This presentation provides an in-depth review of the concept of “Data Analytics” methods, such as data analysis, data fusion, data storage, data sources, infrastructure and technology, screening and filtering algorithms, machine learning, and complexity; and it discusses how each of these assists human decision making. The presentation then describes specific commercial and military use cases where these methods can assist human decision-making. These use cases include: Information Collection Architecture (ICA): This data analytics use case focuses on providing accurate and timely information collection as the primary enabler for effective high-speed data network management and services. Information assessment for these emerging networks is computationally intensive to the point of stressing both technology and network architecture. Commercial companies such as IBM and British Telecom have used the ICA for high-speed electrical and optical network analysis.

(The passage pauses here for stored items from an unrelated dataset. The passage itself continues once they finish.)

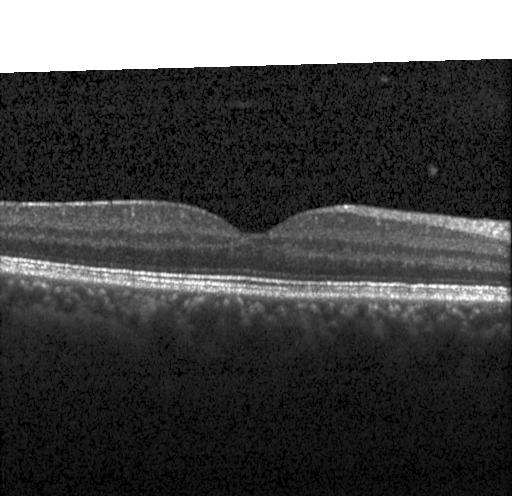

This B-scan demonstrates no evidence of choroidal neovascularization, diabetic macular edema, or drusen.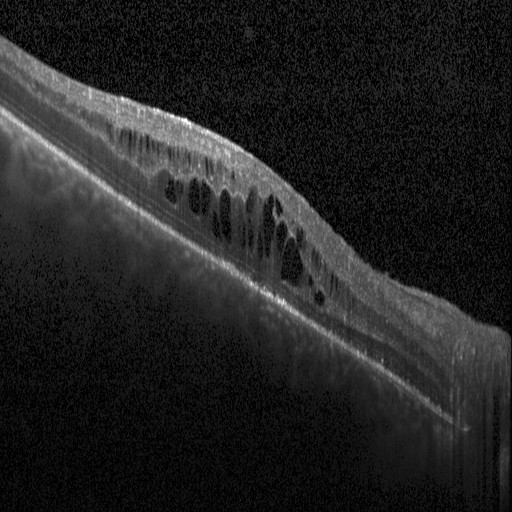 Instrument: Heidelberg Spectralis, OCT B-scan, SD-OCT — Impression: diabetic macular edema.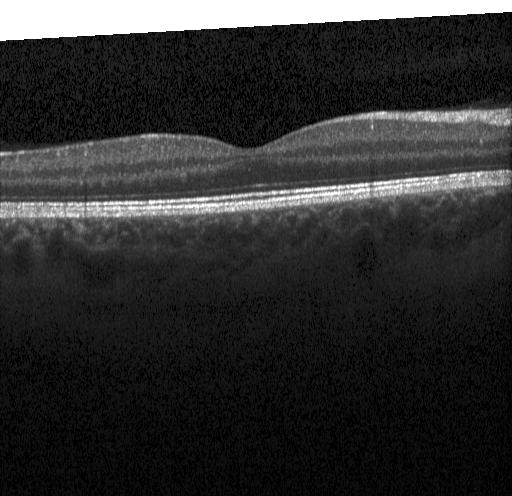 Diagnosis: neither CNV, DME, nor drusen.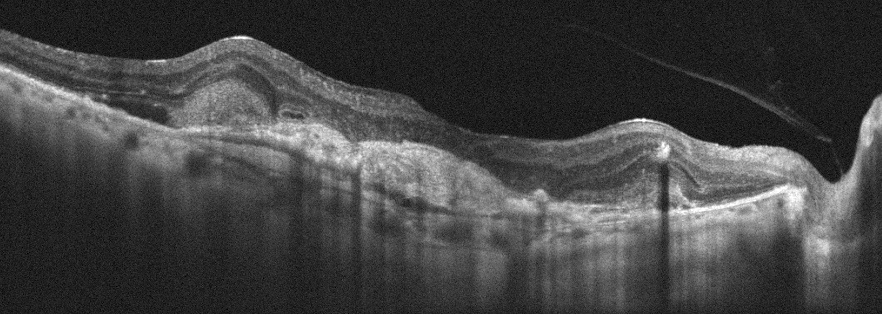

Age-related macular degeneration (AMD).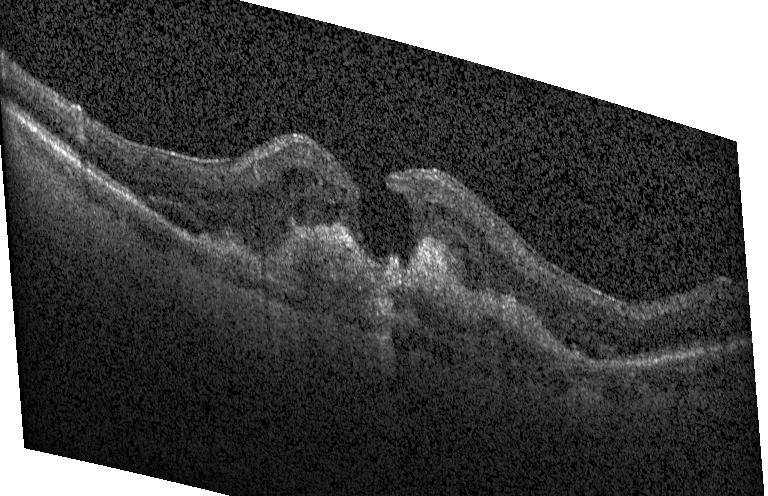
Optical coherence tomography B-scan, SD-OCT.
Diagnosis: a choroidal neovascular membrane.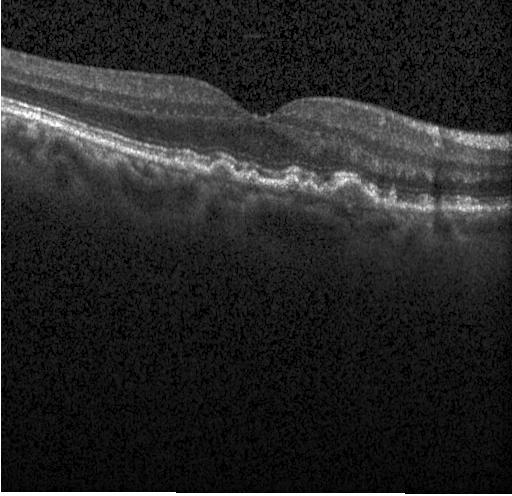
Acquired on a Heidelberg Spectralis, fovea-centered, optical coherence tomography B-scan, spectral-domain OCT. Finding: multiple drusen.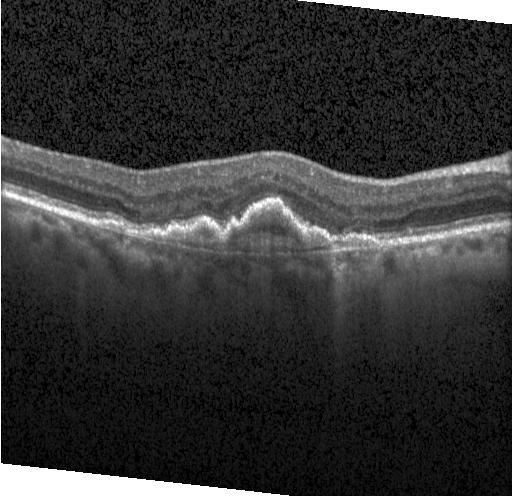

Instrument: Heidelberg Spectralis, OCT B-scan
Diagnosis: CNV.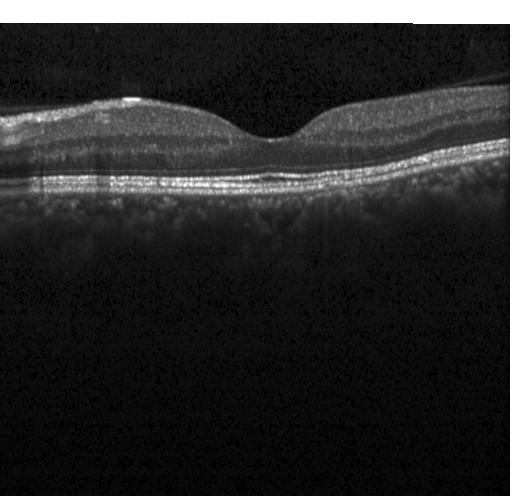

Neither CNV, DME, nor drusen.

Multifactor Information Distributed Analytics Technology Aide (MiData): This use case applies data analytics to reduce the flood of sensor data to only actionable information that is directly applicable to military missions at hand. MiData focuses on target discovery and analysis, communication capacity management, and automation techniques that enable Intelligence, Surveillance, and Reconnaissance (ISR) system operators and analysts to derive the knowledge they need to meet end-user mission requirements. By doing so, MiData greatly improves the productivity of operators and analysts to enable them to meet end-user time-critical needs while using fewer resources. Mission Information Autonomous Intelligent Decision Engine (MiAide): This use case integrates data analytics capabilities to create an automated system of systems (SoS) that provides end-user capacity improvement in support of end-to-end mission activities. MiAide has been demonstrated for aspects of both manned and Unmanned Air Systems (UASs) and has proven to reduce staffing while improving mission capacity (e.g., multiplying the number of missions and mission functions) across all stages of the mission life cycle.
MiData Application to Local / Regional / Global Joined Object Recognition (MAJOR): For this use case, MAJOR applies sensors and data analytics technology in a new way to create a novel capability to rapidly screen massive collections of sensor images (still and video) that will transform raw data into actionable information from which analysts can locate lost objects in arbitrary geographic locations in a timely manner. This system has been applied to time-critical events, such as attempting to locate the missing Malaysian Boeing jet that disappeared in a flight traveling from Kuala Lumpur to Beijing China on May 8, 2014. Object Recognition and Detection Enhancement via Reinforcement Learning Yield (ORDERLY): This use case assumes a commercial environment in which ORDERLY autonomously screens massive collections of sensor data from multiple and diverse data sources in order to transform raw data into actionable information. Similar to MAJOR, ORDERLY assists human analysts with locating objects in arbitrary geographic locations in a timely manner. ORDERLY improves MAJOR by applying Reinforcement Learning (RL), as an independent, self-teaching system. An ORDERLY prototype was implemented for which preliminary results achieved the goal of reducing overall processing time on a set of test images, along with improving analyst time from image ingestion to actionable intelligence by 33%.
Self-Healing Course of Action Revision (SCOAR): This use case applies Markov Decision Processes (MDP) and a Stochastic Mathematical Model (SMM) to assist humans with the generation of step-by-step military mission plans, sometimes called Courses of Action (COAs). SCOAR assists with human decision-making for both deliberate (non-real-time) COA generation and with crisis (dynamic, real-time) COA generation during the execution of complex missions. A SCOAR prototype was implemented that generated the Probability of Success (Psuccess), other selected metrics, and analytic results for both deliberate and crisis-complex mission plans. In summary, the audience will emerge from this presentation with a focused understanding of data analytics principles and, through the examples from 6 use cases, how these principles can be applied to assist humans in making decisions for complex SoS.